最寄りの駅にたどり着いた時には7%になっていた。でももうこのまま0%になってしまったらいいと思っていた。
私が今死んでしまったら、あの人はその後取り除けないような重荷を背負ってくれたりするのだろうか。
もう何を食べても味がしないような人生を送ってくれるのだろうか。
そう思うと死んでしまってもいいと思った。
でも、道を歩いていると途端に地面が沼に変わってしまったような気になった。
足は重たくて、視界は平行を保てない。
腕の数字は5%を切っていた。
LEDディスプレイから金切り音のような警報が聞こえ省電力モードに切り替えますと表示が出る。
その瞬間、視界がモノクロに変わる。
音も遠のく。私の鼓動だけが大きく聞こえた。
足が思うように動かなくなって、その場にへたり込んだ。
私は鞄の中から、モバイルバッテリーを出そうとする。
でも、突然面倒になって私は探すのをやめる。
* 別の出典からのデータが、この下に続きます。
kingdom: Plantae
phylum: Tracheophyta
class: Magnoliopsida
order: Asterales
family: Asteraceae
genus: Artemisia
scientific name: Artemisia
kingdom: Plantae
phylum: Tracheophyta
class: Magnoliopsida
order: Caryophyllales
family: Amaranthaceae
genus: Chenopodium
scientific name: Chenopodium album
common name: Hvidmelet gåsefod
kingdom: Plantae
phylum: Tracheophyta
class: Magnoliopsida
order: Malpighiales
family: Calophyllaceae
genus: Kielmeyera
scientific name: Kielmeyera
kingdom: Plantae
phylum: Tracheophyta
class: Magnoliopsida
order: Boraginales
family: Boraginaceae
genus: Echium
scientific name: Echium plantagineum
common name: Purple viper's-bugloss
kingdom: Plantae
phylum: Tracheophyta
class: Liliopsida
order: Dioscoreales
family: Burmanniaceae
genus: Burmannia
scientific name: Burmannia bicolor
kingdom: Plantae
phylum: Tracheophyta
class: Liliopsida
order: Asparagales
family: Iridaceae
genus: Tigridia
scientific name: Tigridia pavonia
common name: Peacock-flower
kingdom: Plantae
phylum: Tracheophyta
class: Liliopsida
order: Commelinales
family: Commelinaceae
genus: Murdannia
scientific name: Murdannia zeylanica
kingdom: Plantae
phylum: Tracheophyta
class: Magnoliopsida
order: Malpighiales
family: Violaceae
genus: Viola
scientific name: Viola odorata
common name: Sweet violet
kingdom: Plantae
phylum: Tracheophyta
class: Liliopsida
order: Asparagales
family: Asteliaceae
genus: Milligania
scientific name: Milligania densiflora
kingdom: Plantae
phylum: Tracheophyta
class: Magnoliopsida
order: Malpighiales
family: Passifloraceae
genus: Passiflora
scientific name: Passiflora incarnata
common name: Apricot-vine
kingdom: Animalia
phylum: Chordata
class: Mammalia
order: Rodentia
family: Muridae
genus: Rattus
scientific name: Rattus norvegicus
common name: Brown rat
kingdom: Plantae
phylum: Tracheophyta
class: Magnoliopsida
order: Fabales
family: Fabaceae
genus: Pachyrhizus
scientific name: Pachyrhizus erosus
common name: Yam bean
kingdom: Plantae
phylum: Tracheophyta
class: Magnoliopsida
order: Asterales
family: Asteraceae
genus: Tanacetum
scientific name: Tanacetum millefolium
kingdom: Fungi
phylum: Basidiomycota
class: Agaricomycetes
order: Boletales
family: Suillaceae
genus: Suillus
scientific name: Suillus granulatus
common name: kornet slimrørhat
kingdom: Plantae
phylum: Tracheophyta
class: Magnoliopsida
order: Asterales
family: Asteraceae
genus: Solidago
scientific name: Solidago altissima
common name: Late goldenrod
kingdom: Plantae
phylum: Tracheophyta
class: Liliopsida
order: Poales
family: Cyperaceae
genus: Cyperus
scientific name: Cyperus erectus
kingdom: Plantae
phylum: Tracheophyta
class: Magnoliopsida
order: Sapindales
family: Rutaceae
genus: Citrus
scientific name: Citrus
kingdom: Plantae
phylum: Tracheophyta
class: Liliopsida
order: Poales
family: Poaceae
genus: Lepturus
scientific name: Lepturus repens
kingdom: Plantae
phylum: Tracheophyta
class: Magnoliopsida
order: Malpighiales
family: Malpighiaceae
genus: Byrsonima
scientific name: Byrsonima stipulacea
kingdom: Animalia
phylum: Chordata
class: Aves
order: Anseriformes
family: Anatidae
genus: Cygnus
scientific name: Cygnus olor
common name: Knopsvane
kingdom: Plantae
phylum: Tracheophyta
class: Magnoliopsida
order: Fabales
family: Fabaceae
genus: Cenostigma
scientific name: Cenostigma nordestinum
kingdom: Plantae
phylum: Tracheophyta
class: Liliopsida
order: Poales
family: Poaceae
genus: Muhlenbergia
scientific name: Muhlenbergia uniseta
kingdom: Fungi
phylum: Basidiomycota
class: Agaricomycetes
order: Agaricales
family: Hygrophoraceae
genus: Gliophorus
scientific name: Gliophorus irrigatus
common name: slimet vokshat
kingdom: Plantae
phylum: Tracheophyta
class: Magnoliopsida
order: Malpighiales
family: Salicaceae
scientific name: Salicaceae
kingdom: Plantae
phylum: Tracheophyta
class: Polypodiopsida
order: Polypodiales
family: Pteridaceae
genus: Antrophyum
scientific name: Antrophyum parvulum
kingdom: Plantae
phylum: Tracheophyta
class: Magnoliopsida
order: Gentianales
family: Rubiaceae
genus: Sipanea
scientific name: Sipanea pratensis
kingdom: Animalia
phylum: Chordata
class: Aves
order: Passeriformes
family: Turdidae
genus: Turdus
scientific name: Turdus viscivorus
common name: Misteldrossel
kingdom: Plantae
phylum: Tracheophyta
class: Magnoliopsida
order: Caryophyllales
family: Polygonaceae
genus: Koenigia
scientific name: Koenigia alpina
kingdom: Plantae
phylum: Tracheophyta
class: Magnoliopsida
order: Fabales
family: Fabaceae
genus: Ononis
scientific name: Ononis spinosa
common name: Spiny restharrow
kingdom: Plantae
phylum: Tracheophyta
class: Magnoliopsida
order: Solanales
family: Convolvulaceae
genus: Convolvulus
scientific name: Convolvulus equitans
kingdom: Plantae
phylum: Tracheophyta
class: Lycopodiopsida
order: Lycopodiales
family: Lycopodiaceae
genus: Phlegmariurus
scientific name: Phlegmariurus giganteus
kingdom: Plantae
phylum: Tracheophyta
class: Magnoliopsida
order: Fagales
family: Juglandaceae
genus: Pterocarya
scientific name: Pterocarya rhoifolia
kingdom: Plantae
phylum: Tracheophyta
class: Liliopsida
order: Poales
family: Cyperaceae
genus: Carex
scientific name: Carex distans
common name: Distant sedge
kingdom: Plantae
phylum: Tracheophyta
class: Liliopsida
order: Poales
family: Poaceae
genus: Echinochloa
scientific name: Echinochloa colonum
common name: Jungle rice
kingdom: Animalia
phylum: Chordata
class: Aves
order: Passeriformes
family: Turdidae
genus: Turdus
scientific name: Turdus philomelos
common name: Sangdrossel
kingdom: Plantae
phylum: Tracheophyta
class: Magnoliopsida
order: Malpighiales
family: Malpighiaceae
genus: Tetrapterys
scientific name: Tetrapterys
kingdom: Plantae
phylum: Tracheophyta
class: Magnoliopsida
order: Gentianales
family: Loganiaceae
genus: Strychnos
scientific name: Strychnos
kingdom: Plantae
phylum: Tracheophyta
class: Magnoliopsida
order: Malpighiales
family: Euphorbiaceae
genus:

そして、うなだれる。
音も色もない世界なので少し心地がいい。

 


目が醒めると病院で、あまりのありふれた状況に泣きそうになってしまう。
名医は私に言う
「道端で倒れていたのを助けてもらったんですよ」
「充電が切れると本当死んでしまいますから、本当注意してくださいね」
「もっと自分を大事にして。ね、死んじゃだめですよ」
はい、わかりました。と言って病院を追い出される。
私が眠っている間にLEDディスプレイ関係がアップデートされていて、緊急通報モードが入っていることを知らされる。今まで入ってなかったのかよと思うけども、なにせあちら側もさぐりさぐりみたいだった。
でも私は使わないだろうなと思う。

 


会社から「数日間、休むように」と連絡があった私は床に寝転んでいる。
目を覚ましたとき、LEDディスプレイの表示は57%に変わっている。
喉が妙に乾くので水を飲もうと思い、動こうとするが充電ケーブルが短くて動けない。
だから、充電ケーブルを抜いて、水を飲みに行った。
水を飲みながら、ぼんやりしていた。
LEDディスプレイの表示は56%に切り替わっている。さっきの57%は低い方の57%だったか。呆れた気分が胸に広がる。
部屋に戻った私は充電ケーブルをへそに挿そうとするが、寸前でやめる。
その充電ケーブルを放り投げて、それから床に横になる。
ただ眠るだけ。刺さなくても死にはしないよ。
そう思ってるどこかで、このまま死んでしまってもいいのかと思っている。
でも、それはやっぱり嫌だとどこかで思いながらも、私は充電ケーブルを挿し直すことなくまた目を瞑った。

そうしてすぐに眠りに落ちた。

 

 

音が次第に遠くなっていく。

でも、それが夢のことなのか現実のことなのかわからない。

同じリズムで刻む心拍音が徐々に大きく聞こえ、その音に耳を傾ける。

その音が心地よくて、私は目を開けようとはしない。